The hype is what slowed me down as far as getting to reading it. I wasn’t sure what it was going to be when I saw it hovering on my TBR but I have to say it wasn’t what I thought it was going to be. The letters keep the pace moving and they are written with so much personality and charm. It was also one of those books that show a broad love for other books as well so it had me grinning a lot.

Pros

The writing was light and cheerful with a ton of personality saturating the letters that told the story. There was so much charm to the characters. Like I said before the style really kept the pace moving and I found myself swept away by the letters. I loved getting to know the islanders and hearing more about their histories.

The characters were a lot of fun too. Sometimes they felt a touch cut and dry, the good ones were quirky and accepting the harsher characters were nothing but bad. It works for the story and especially in personal letters but there were some occasions that felt a little over simplified. That being said I loved getting to know everyone and their eccentricities. The letters were used well to work with the “negative space” of a character, revealing things but not saying things directly or dancing around them in the most intriguing way.

I wasn’t sure at first how I felt about this kind of representation of World War II. It talks about bombings and occupations and death camps. It brings up the trauma and the fear people experienced in the unknowable times. It also shows the Germans in Guernsey as human, capable of kindness and empathy. It shows a population that had to ship out their children to protect them but also one that cared about some of the soldiers that were there to threaten them.
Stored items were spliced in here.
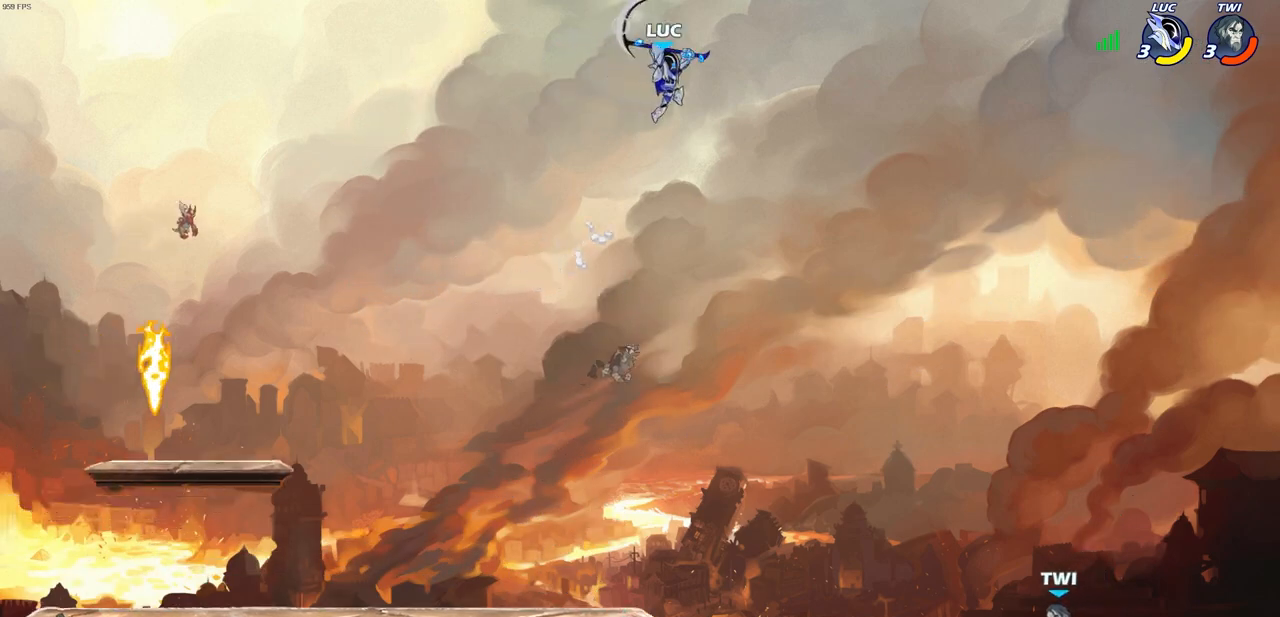
{"buttons": [], "left_stick": "down-left", "right_stick": "center", "events": [[350, "left_stick", "down-right"], [500, "left_stick", "down-left"]]}
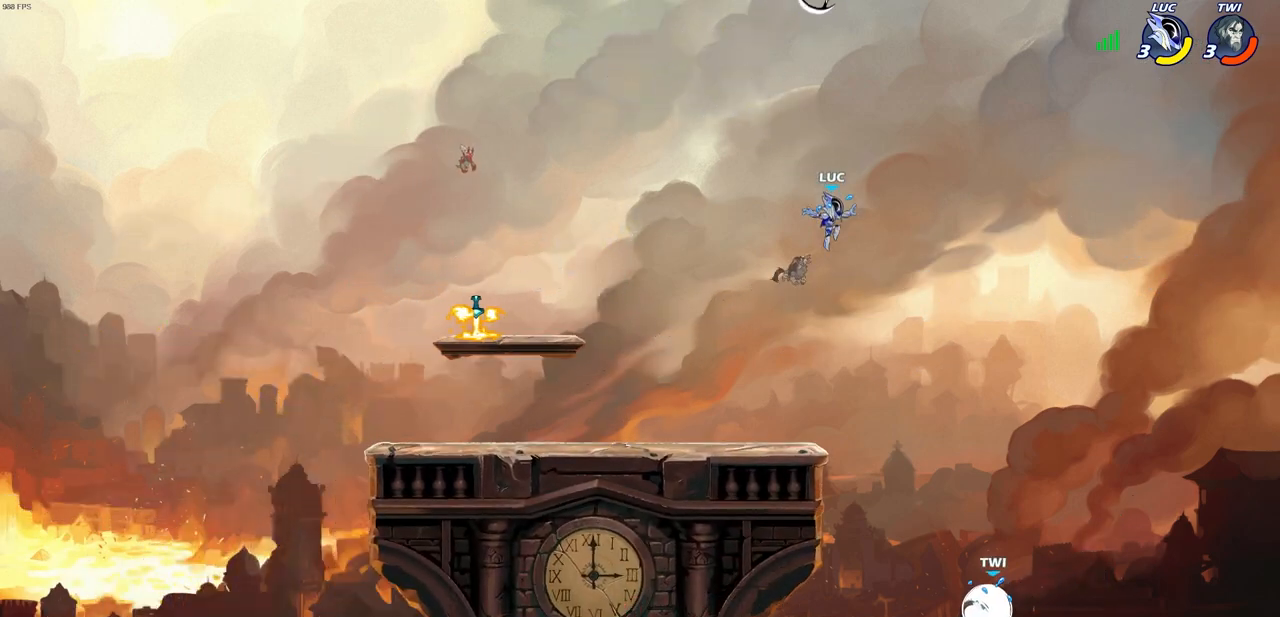
{"buttons": [], "left_stick": "center", "right_stick": "center", "events": [[83, "left_stick", "left"], [333, "left_stick", "right"], [467, "left_stick", "center"]]}
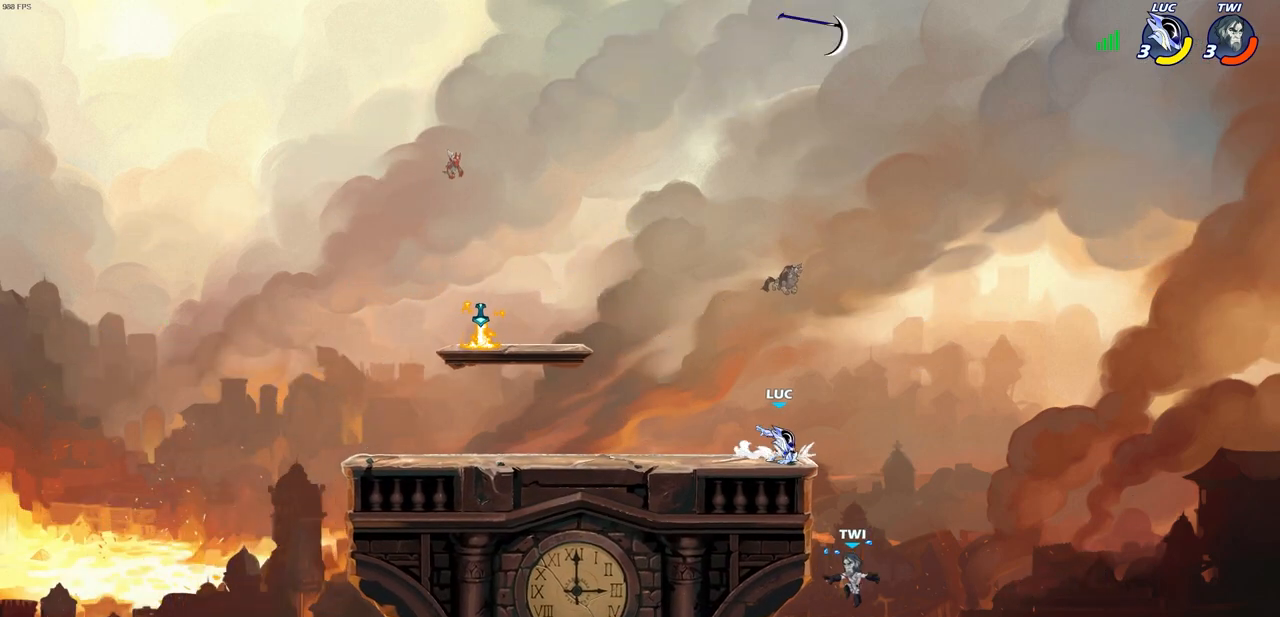
{"buttons": [], "left_stick": "center", "right_stick": "center", "events": []}
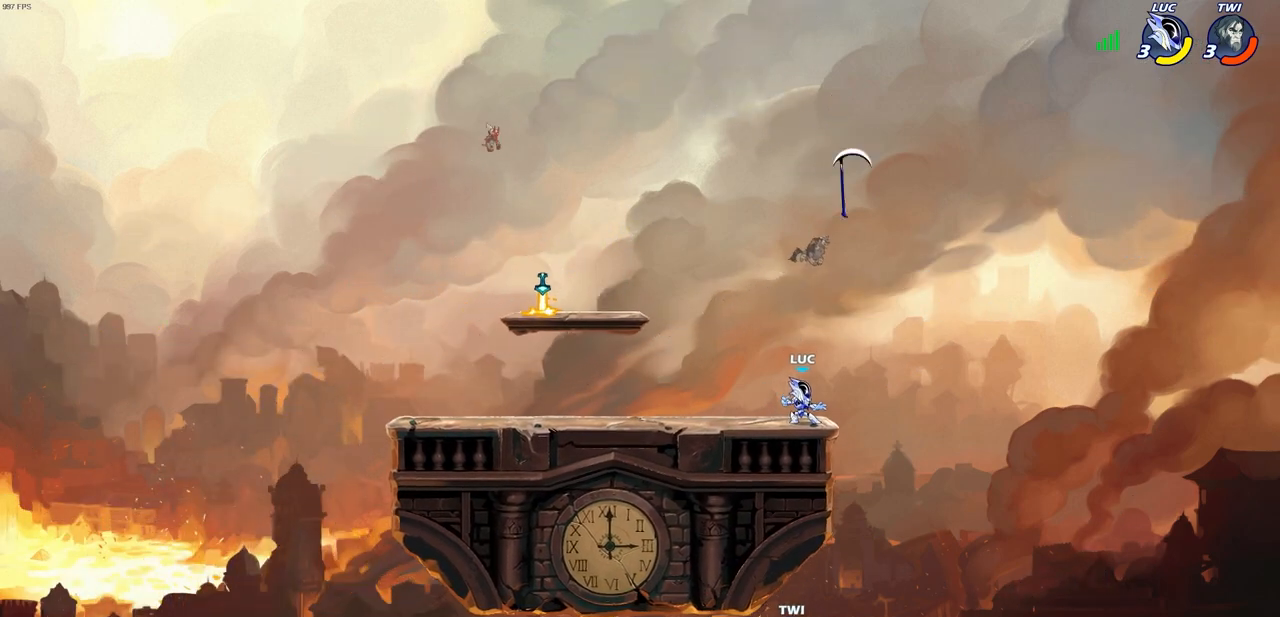
{"buttons": [], "left_stick": "left", "right_stick": "center", "events": [[350, "left_stick", "left"], [400, "R1", "down"], [500, "R1", "up"]]}
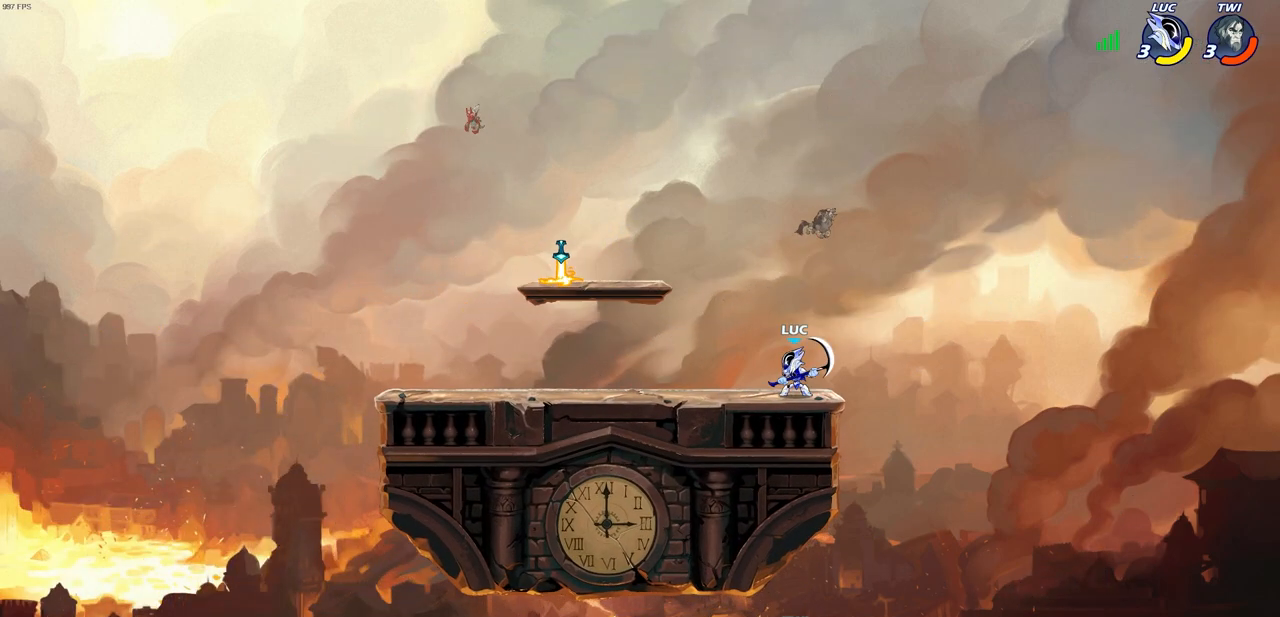
{"buttons": [], "left_stick": "center", "right_stick": "center", "events": [[83, "R2", "down"], [133, "CROSS", "down"], [250, "CROSS", "up"], [250, "R2", "up"], [267, "CIRCLE", "down"], [283, "left_stick", "center"], [400, "CIRCLE", "up"]]}
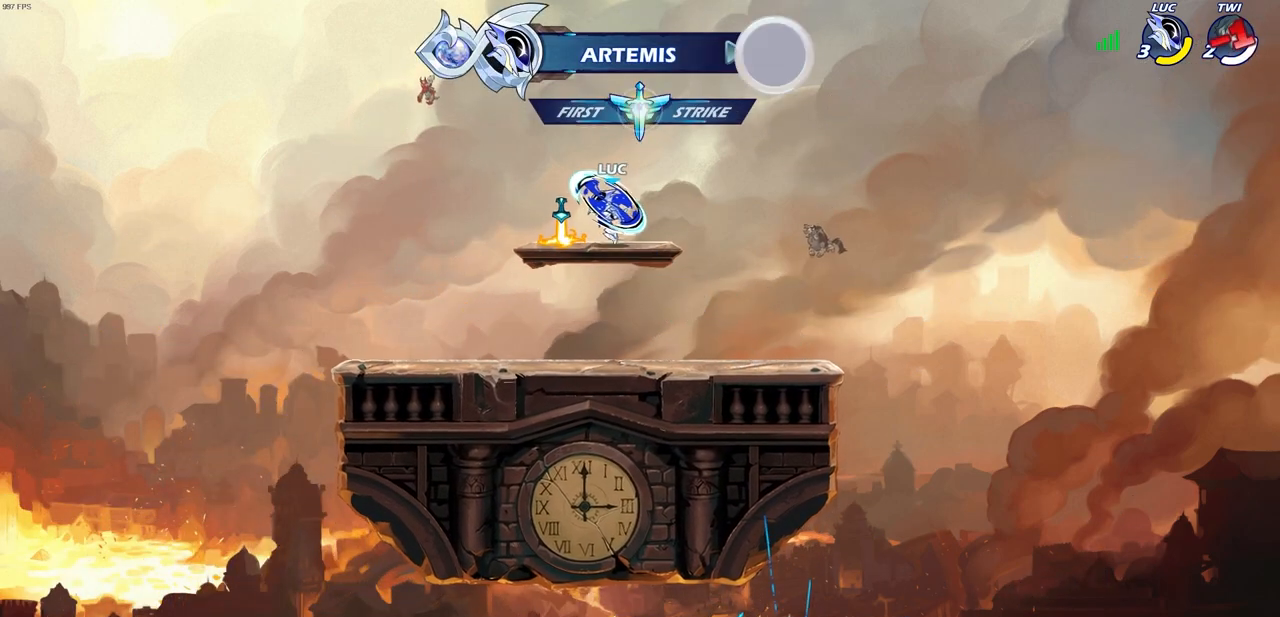
{"buttons": ["CROSS"], "left_stick": "right", "right_stick": "center", "events": [[183, "left_stick", "right"], [417, "CROSS", "down"]]}
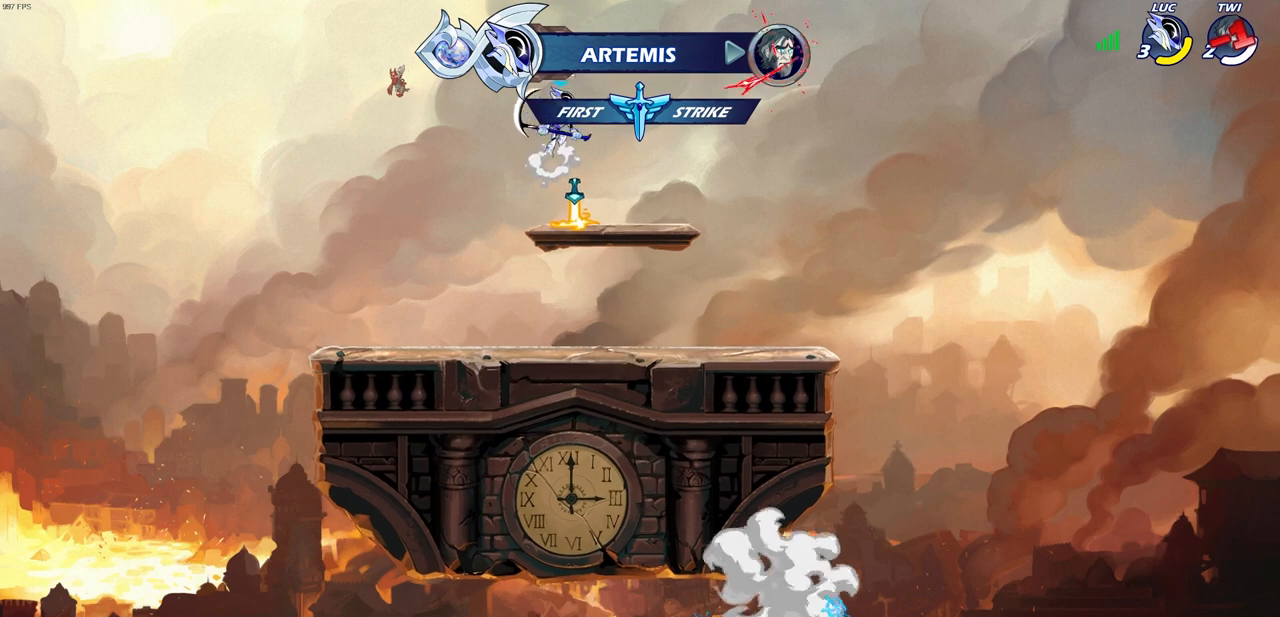
{"buttons": [], "left_stick": "center", "right_stick": "center", "events": [[33, "CROSS", "up"], [200, "left_stick", "up-left"], [350, "left_stick", "up"], [383, "R1", "down"], [450, "R1", "up"], [500, "left_stick", "center"]]}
It felt unrealistic at first. Things were “too easy” the ravages of war glossed over for another witty line and I have seen some levelling criticisms at the book for the very same reason. But there are different ways the ripples of war touch everywhere. Having to send your kid away during uncertain times is terrifying on so many different levels.

Cons

So, yeah, the premise is a bit far fetched. The likelihood of a well to do author responding to a letter from a nobody far away, let alone sending books to a distant island when funds and life were hard seems pretty slim. That being said, there is the war to consider and people were wanting to connect and talk about what they had gone through. I don’t know, I could see it happening just maybe. I don’t know if I would really consider far-fetched a real criticism but it can distracting for some readers.

Juliet does have the tinge of Mary Sue going on but to be honest it wasn’t super noticeable to me. It might the overarching letter device, but it is a one on one interaction. People tend to be nicer and more flattering when there isn’t anyone else watching. Plus, I liked Juliet a lot as well. She had some crazy antics but it felt more like it was more of a case of her loud personality leaking through.

A big thing that might frustrate people is the soft way World War II is shown. The German soldiers are shown in a sympathetic light in some areas, one of them even painted as a *gasp* decent person. I felt honestly that it was probably a level of accurate as far as humans far from the actual fighting doing their “jobs.” Not all of them were decent. There was still a war going on and Elizabeth and Remy in particular suffered the consequences. Much of it was based on actual occupations events even if the characters were fabricated.

Final Thoughts

The hype kept me away from this for a long time. The title was also a strange emotional tie for me. My family has ties to the isle and I wasn’t sure how I was going to feel after being exposed to more information about it. Turns out I freaking loved it.

It was more simple than I thought it was going to be. Not in a bad way but I am not super into the crazy dramatic and I was not sure how this was going to play out. The epistolary style actually really worked for me. I know a lot of people took issue with it but I felt it gave a good sample of the characters and their personalities as well as keeping the story moving.